La norme OMS est importante ici parce qu’elle donne un repère sanitaire simple: au-delà de 15 µg/m3 en moyenne sur 24 h, on n’est plus dans un air « neutre » pour la santé respiratoire. Ce seuil n’est pas un détail technique; il sert à montrer que la fumée a eu un impact mesurable au sol.

Les graphiques

Heures au-dessus du seuil de l’Organisation mondiale de la santé (OMS) pour les particules fines (PM 2.5)

Quand une station passe beaucoup d’heures au-dessus de 15 µg/m3 sur 24 h, l’air est resté dégradé pendant une période significative.

Évolution journalière des particules fines (PM 2.5)

Plusieurs points de mesure dépassent le repère OMS à des moments différents, ce qui va à l’encontre de l’idée d’une fumée sans effet au sol.

Évolution horaire des particules fines au Québec

Pour le Québec, l’image montre des épisodes répétés de hausse, ce qui est cohérent avec une fumée qui finit par atteindre l’air respiré.La station ayant la valeur la plus élevée sur ce graphique est celle de Kitchener, Ontario.

Stations d’analyse de qualité de l’air RevolvAir.org

Stations RevolvAir.org supplémentaires pour élargir la lecture du panache sur des capteurs locaux. Pour mieux suivre ce type d’épisode, on peut aussi s’équiper d’une station extérieure de qualité de l’air Revo X2 et contribuer à la science citoyenne, ou d’un capteur intérieur de pollution atmosphérique pour mieux gérer l’air pendant les journées de fumée.

Hectares brûlés par année au Canada

Ce graphique montre la superficie brûlée chaque année depuis 1972. Il ne raconte pas une hausse linéaire, mais plutôt une série d’années très variables, avec quelques épisodes extrêmes qui font monter nettement la tendance récente.
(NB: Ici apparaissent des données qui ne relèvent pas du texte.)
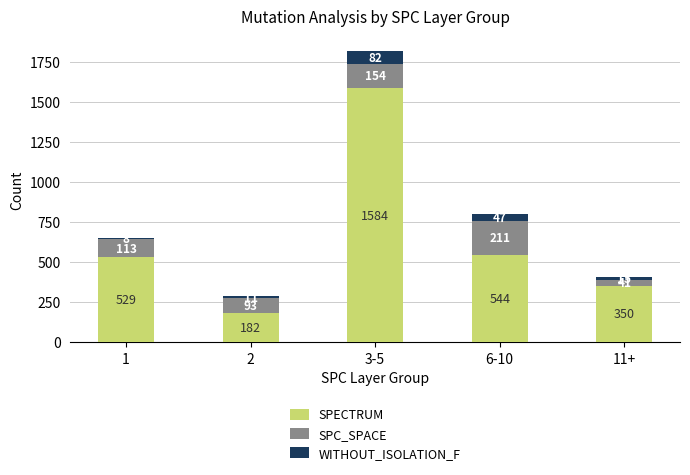

What is the difference between the SPECTRUM values at 11+ and 3-5?

1234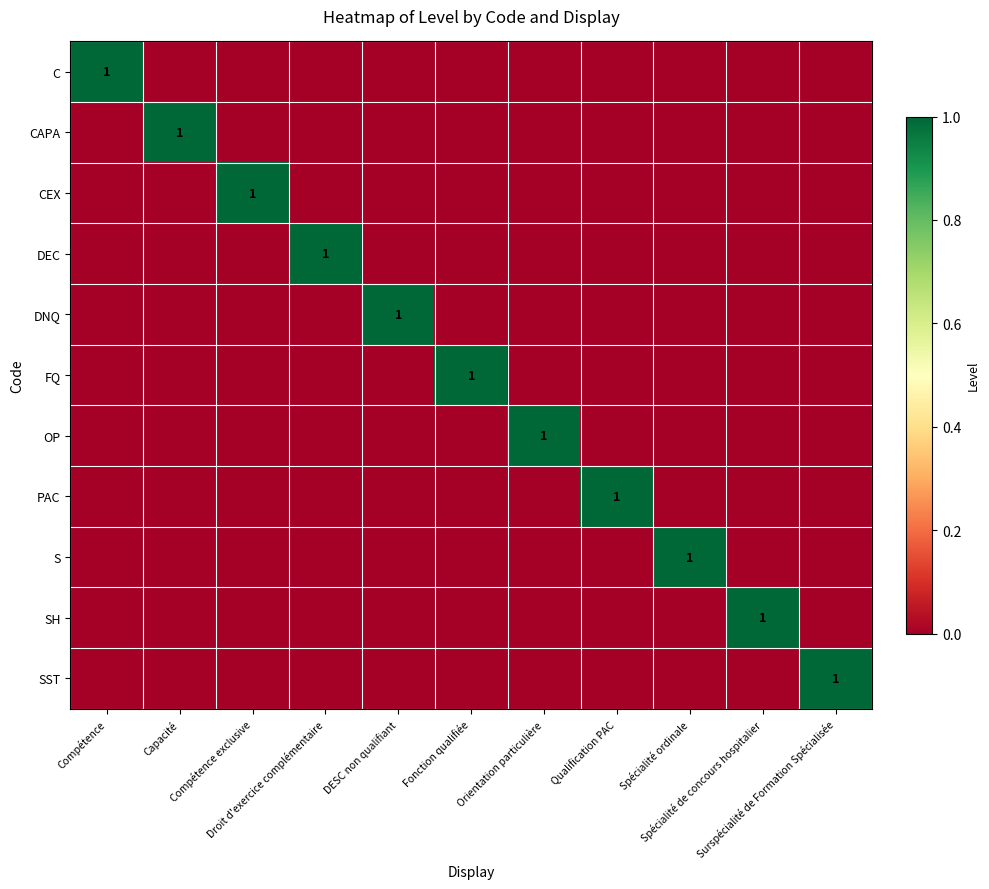

The SST series shows 0 at Spécialité ordinale. True or false?

False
La courbe sur 5 ans aide à voir la direction de fond, au-delà des fluctuations d’une année à l’autre.

Ce type de série est cohérent avec un contexte où le réchauffement climatique allonge les saisons à risque, assèche davantage certains territoires et rend les grands feux plus probables et plus intenses. Le graphique ne prouve pas, à lui seul, la cause de chaque année, mais il aide à visualiser une tendance compatible avec des conditions de feu plus favorables dans un climat qui se réchauffe.

À tous les décideurs

Ce graphique rappelle qu’il faut accélérer une bifurcation écologique et sociale: réduire notre dépendance aux causes profondes du dérèglement, protéger les populations les plus exposées et investir dans la prévention plutôt que dans la gestion permanente des crises.
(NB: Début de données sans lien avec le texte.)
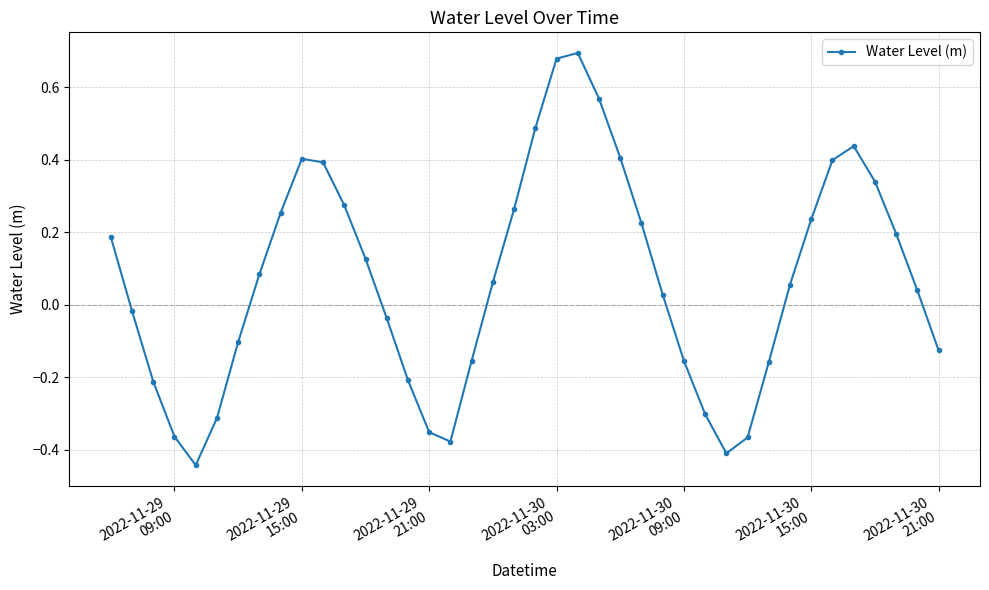

How many points are lower than both their immediate neighbors (excluding endpoints)?

3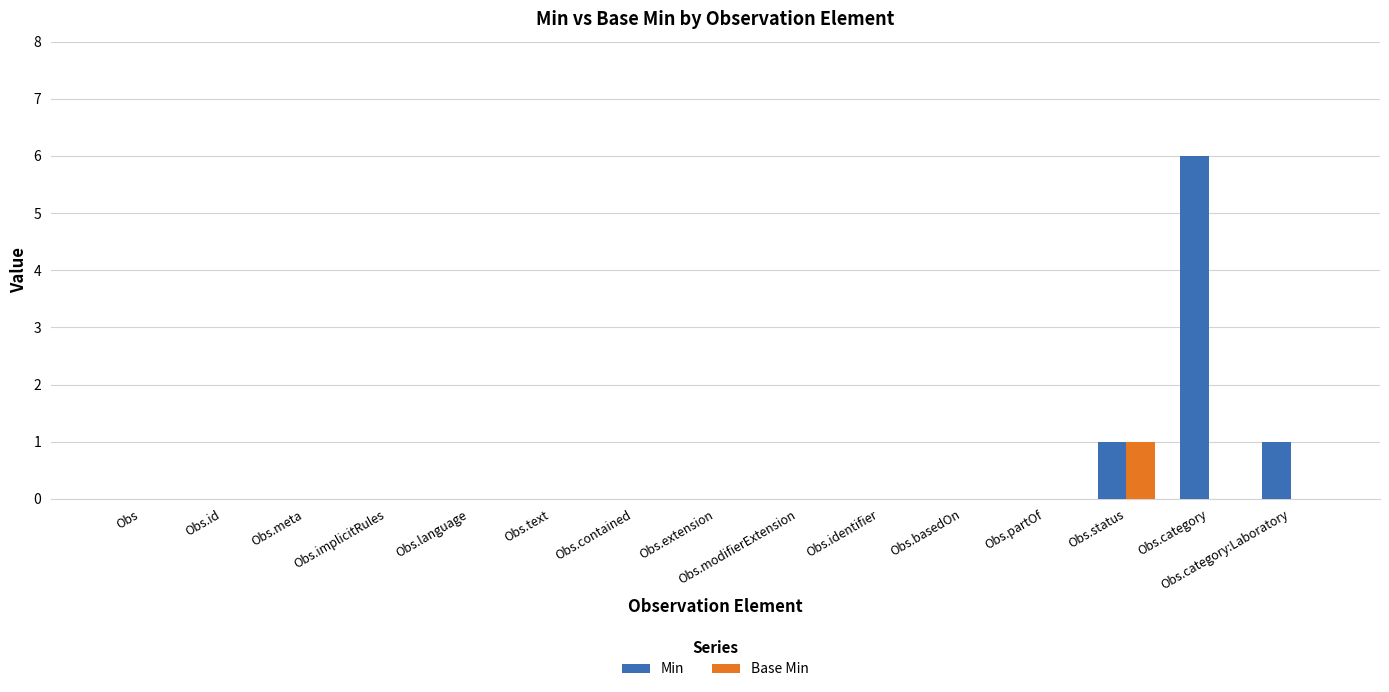

How many groups of bars are there?

15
Face à ces feux, la réponse ne peut pas être seulement technique. Il faut une bifurcation écologique et sociale, avec des choix politiques qui s’attaquent aux causes plutôt qu’aux seuls symptômes.

Ce qu’il faut retenir

La fumée peut se retrouver plus haut dans l’atmosphère à certains moments, mais cela n’empêche pas une partie du panache de toucher l’air respiré au sol. Les stations montrent des hausses nettes et répétées, parfois au-delà du repère OMS, ce qui confirme un épisode de pollution réel.

Les désastres climatiques vont s’amplifier tant et aussi longtemps que l’homme ajoutera des GES dans l’atmosphère.